If GM hadn’t put so much health care into each vehicle, prices could have come down, or better yet stayed the same but made room for new fuel efficiency technologies. A huge chunk of the input cost of a Detroit vehicle today is in health care for employees, to say nothing of the 600,000 pensions being funded. Decoupling health care coverage from the employer-employee relationship is a global competitiveness imperative. In the end, national health care will not come because we think it delivers a better system of health management (and I think there is the potential for that to happen) but because we were forced by economic reality to compete with countries that provide health care for their citizens separate and apart from the employment relationship.

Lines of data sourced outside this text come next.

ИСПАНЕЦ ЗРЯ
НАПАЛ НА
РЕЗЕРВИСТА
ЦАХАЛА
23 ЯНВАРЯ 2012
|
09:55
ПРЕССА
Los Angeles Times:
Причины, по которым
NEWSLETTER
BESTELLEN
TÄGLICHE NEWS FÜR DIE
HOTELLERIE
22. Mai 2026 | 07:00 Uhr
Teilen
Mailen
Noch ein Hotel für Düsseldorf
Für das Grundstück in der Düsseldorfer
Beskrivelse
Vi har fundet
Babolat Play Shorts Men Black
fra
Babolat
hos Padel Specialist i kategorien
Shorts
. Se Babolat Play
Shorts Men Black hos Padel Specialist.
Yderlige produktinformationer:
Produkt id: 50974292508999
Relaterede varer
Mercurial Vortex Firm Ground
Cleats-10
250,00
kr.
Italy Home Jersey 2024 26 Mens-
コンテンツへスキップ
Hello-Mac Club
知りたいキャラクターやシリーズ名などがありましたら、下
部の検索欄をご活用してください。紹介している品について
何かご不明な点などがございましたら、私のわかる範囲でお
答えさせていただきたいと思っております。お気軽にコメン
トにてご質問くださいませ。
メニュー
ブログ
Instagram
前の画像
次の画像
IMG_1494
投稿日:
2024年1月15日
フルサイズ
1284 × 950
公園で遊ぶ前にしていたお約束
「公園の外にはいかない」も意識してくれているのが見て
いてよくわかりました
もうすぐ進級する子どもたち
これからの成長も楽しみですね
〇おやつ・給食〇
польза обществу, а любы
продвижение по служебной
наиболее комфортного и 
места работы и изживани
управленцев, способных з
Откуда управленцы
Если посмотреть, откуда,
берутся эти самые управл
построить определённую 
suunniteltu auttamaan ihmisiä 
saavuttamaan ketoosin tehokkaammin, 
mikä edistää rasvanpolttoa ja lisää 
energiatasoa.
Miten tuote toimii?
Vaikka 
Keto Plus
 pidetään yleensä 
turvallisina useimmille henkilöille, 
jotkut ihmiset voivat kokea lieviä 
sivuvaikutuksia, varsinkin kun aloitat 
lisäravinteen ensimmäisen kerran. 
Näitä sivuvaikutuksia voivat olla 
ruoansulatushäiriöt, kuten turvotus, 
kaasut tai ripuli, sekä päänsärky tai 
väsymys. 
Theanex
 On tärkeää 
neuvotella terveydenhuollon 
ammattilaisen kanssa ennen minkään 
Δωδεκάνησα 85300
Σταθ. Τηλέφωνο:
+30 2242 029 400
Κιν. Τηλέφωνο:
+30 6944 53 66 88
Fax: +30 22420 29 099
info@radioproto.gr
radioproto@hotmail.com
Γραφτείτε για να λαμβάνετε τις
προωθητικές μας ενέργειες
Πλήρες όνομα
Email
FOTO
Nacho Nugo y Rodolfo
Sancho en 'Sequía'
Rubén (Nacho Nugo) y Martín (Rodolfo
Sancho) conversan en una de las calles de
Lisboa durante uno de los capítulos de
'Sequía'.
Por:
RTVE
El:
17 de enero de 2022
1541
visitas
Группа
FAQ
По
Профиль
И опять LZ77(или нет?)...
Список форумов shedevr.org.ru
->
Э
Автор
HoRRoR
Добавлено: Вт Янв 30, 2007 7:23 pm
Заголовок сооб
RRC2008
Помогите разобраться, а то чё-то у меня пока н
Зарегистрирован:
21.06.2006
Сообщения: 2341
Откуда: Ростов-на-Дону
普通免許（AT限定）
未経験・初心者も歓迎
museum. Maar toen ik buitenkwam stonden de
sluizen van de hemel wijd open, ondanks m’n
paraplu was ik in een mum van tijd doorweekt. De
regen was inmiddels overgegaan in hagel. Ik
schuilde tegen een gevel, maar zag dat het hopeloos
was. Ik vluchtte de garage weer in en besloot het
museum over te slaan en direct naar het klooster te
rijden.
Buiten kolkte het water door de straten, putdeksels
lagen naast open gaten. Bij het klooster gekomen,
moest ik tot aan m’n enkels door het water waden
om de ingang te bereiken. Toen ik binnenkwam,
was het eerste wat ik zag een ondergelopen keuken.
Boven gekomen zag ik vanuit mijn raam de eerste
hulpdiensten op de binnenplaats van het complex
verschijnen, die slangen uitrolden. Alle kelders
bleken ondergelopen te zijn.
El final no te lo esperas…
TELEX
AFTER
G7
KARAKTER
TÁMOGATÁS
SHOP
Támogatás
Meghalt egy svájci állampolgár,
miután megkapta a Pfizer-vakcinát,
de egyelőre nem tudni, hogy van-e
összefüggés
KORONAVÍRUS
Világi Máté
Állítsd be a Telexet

Good for the GOP sticking to their small-government guns on this one. Sen. Jim Shelby (R-AL) showed up on Meet the Press this morning to make the case for letting the patient die. This is a tough call for conservatives. If they stick to this position it will cost them in the industrial Midwest, in places like MI, OH, PA, IN, places they already had a tough time with in 2008. Their economic philosophy will be a ticket to them being a regional (South, interior West) party for the short term. But the only way you can really believe someone about their philosophy is when they stick to it in the face of crushing electoral failure.
I am really struggling with the economics of this one myself. We are supposed to be a free market country. So much of what went wrong in the Bush era was related to the favorable treatment of specific companies or industry sectors at the expense of the overall economy. I would hate to see the Obama administration start off on the same foot. I know we need cars. Is the “big three” model still a relevant answer? What if we let them fall apart and then a thousand little “Tuckers” were to rise in their place? Guys in their garages coming up with the next exciting thing in automotive, advertising it on the web, selling them via custom order and locating financing to get larger as the demand grew? That would be free market innovation and I’ll bet it would produce lighter, more fuel efficient, longer lasting cars.
Somewhere Dick Gephardt is shaking his head slowly and saying “I told them so.”